I'm beginning to wonder whether there should be some kind of mutual coordination going on between the publishers and writers of these three books. Each of these books--"The Silent Wife", "Before I Go to Sleep" and "The Twilight Wife" stand together as a series of three whose themes and content complement and overlap one another under the banner of woman marries deceptive and fraudulent man and seeks to free herself.
"The Silent Wife' and "The Twilight Wife" particularly stand together because of their similar titles and book covers--the black tones combined with the white print. I would definitely read all three together because each book provides a different perspective on the very similar these of the married woman with the unreliable husband.
"The Twilight Wife" has some additional goodies at the end, i.e. a list of book club questions for discussion, and an advanced list of questions for those who wish to explore the book even further. It also includes an interview with the author which gives you the opportunity to learn more about her background and writing process.

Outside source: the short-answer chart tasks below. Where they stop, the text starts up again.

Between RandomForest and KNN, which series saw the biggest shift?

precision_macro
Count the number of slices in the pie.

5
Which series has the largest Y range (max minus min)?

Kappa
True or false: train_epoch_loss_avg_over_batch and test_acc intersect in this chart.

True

Let me tell you a little bit about the author. She was born in India, but grew up in the United States. She received her education and the University of California, Berkeley. Plus, she lives in the Northwest with her husband and five rescue cats. The book was published by Touchstone, which is an imprint of Simon and Schuster.

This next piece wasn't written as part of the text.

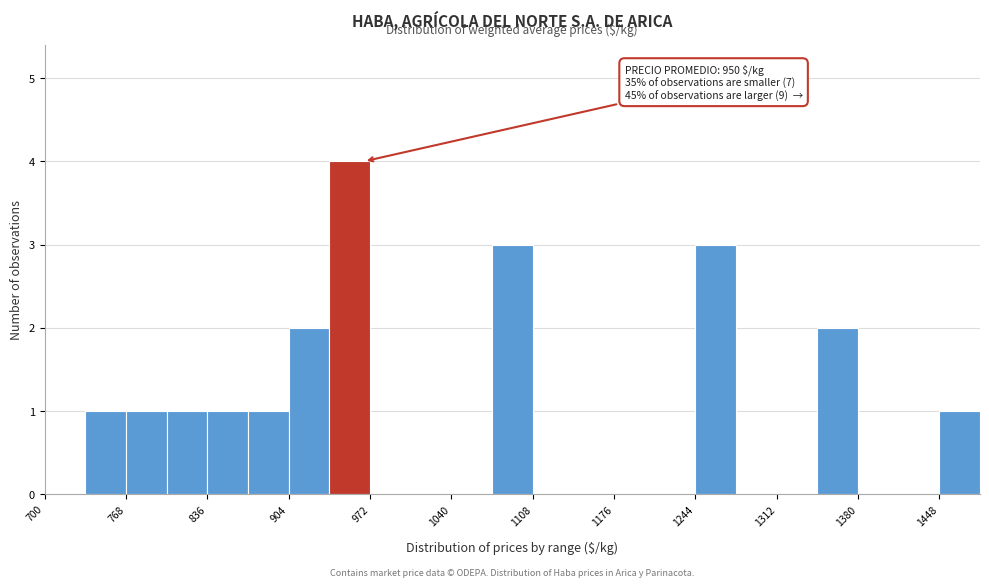

Around what value on the x-axis is the tallest bar? Give the approximate position of its centre, as read against the axis.

960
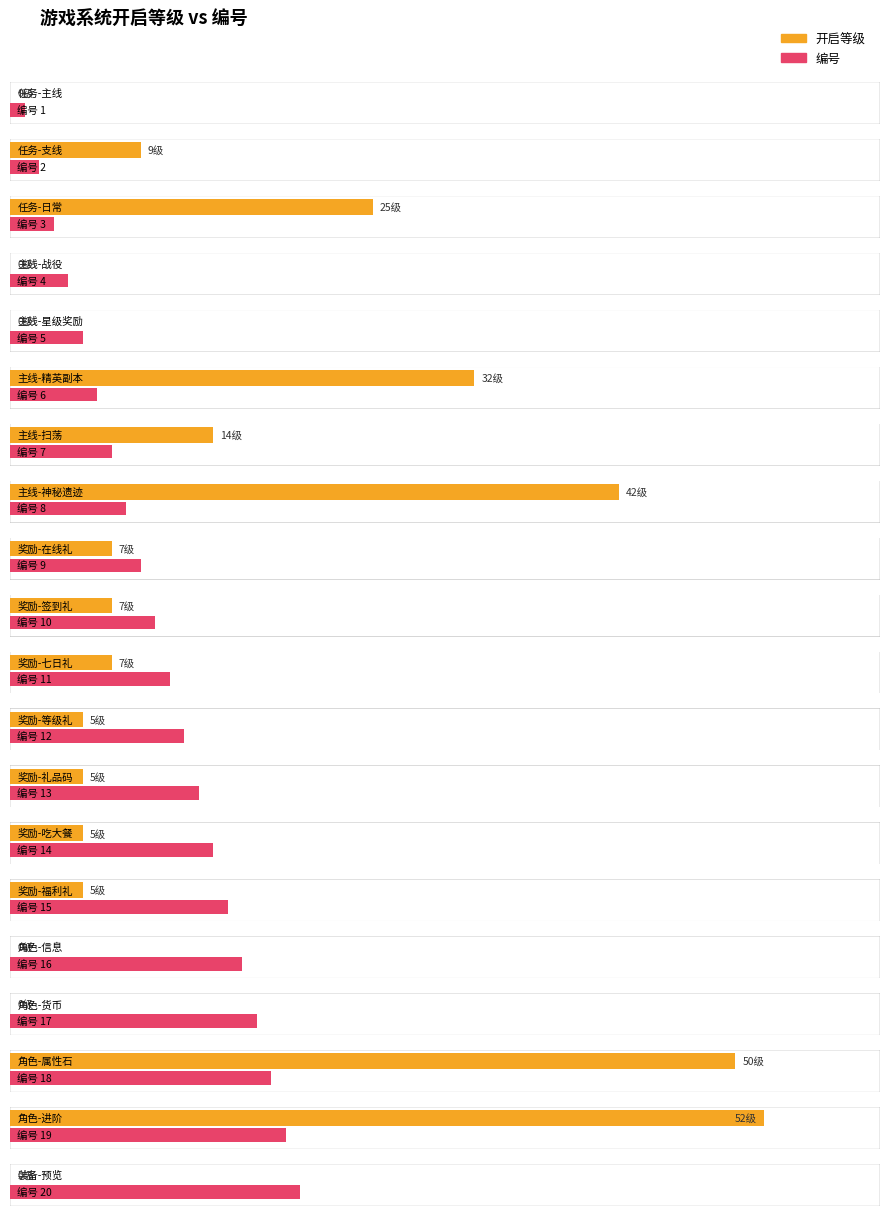

Is it true that 开启等级 equals 21 at 任务-主线?

False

The interior design of the book was done by Jill Putorti. What I like about what she did is that she inserted a blank page in between many of the chapters. This enhances the subtle feel of the book as if it were a movie where each scene is distinctively independent of the other, separated by a moment of silence. That adds to the sense of the fracturing of the narrator's mind, as if it is jumping from one experience to the other, perhaps failing to discuss those scenes or experiences her mind is unable to retain in her memory. So the physical structure of book's interior expands upon and comments upon the story itself in a very subtle and complex way.

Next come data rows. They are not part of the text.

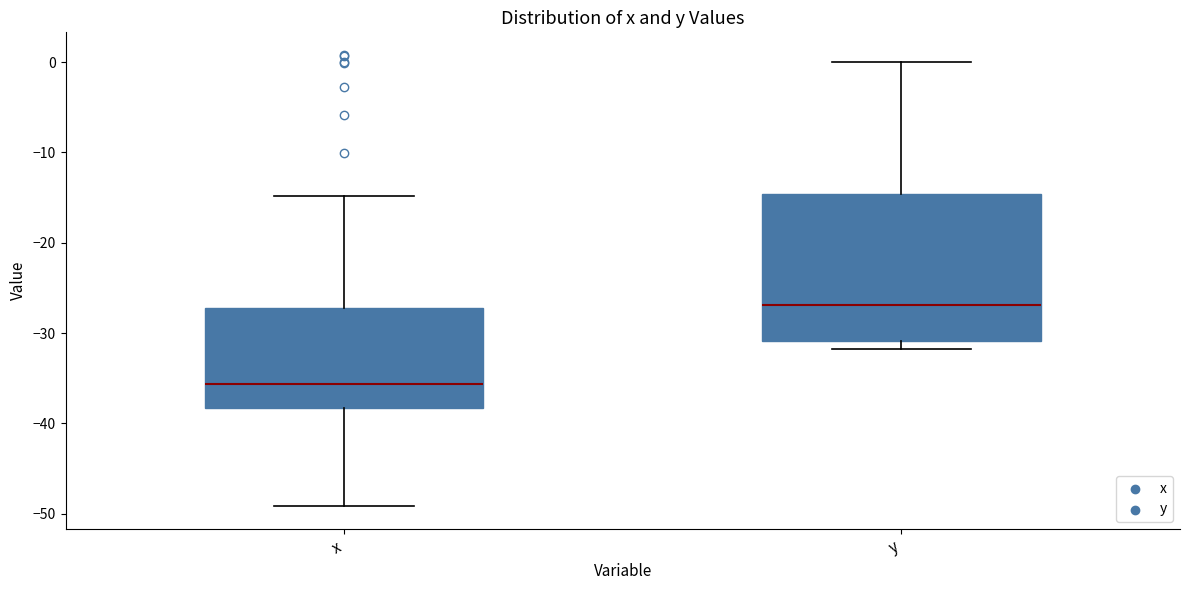

Where does the upper whisker of the box for x end on the y-axis? The values are not printed on the chart, so give them approximately, as read against the axis.

-15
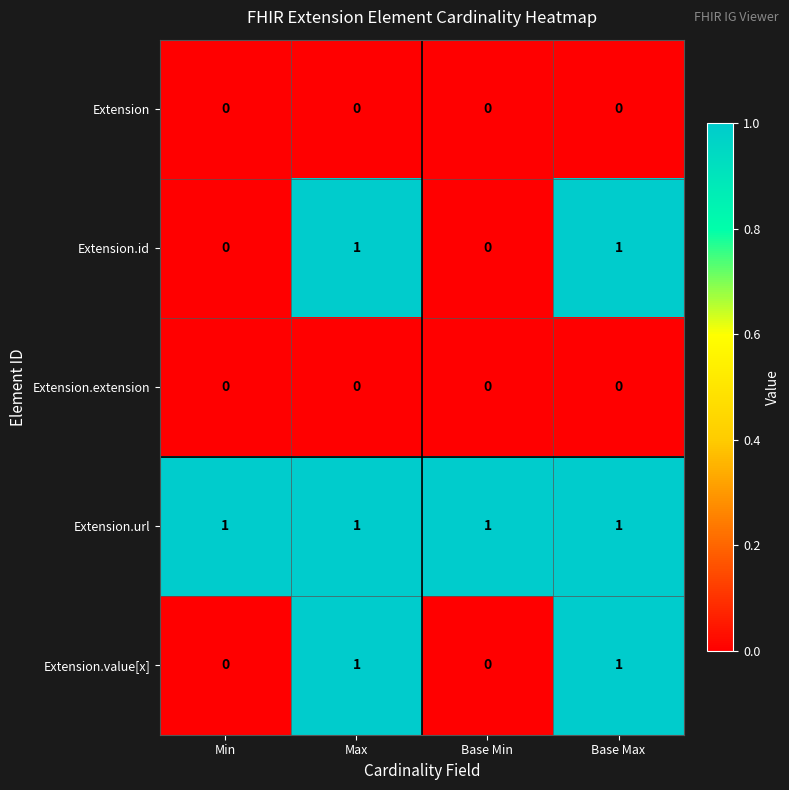

Reading left to right, list all the values displayed in this chart.

Extension: Min=0	Max=0	Base Min=0	Base Max=0
Extension.id: Min=0	Max=1	Base Min=0	Base Max=1
Extension.extension: Min=0	Max=0	Base Min=0	Base Max=0
Extension.url: Min=1	Max=1	Base Min=1	Base Max=1
Extension.value[x]: Min=0	Max=1	Base Min=0	Base Max=1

Lucy Kim did the cover design for the book. I do think the imitation of the cover design for "The Silent Wife" was a very smart move on her part. I also like the splintered look of the print and the sea shell on the cover which appears to reflect the fractured condition of the protagonist's mind and is a subtle comment on her profession as a Marine Biologist.
For those who are interested, A.J. Banner is represented by Paige Wheeler who is the founder of the New York based Creative Media Agency, Inc., and who has had 20 years in the business. In 2006, she was a founding partner of Folio Literary Management, LLC. For the better part, Paige Wheeler appears to work on cosy type mysteries and light romance, and many of her authors have won awards. I am not particularly familiar with any of the authors she represents which, I guess, says a great deal about my reading habits! I have a feeling that my tastes tend to lay with the deep, down and dirty. A.J. Banner has two books which will be forthcoming fairly soon, and when they are published I will definitely make sure I read them.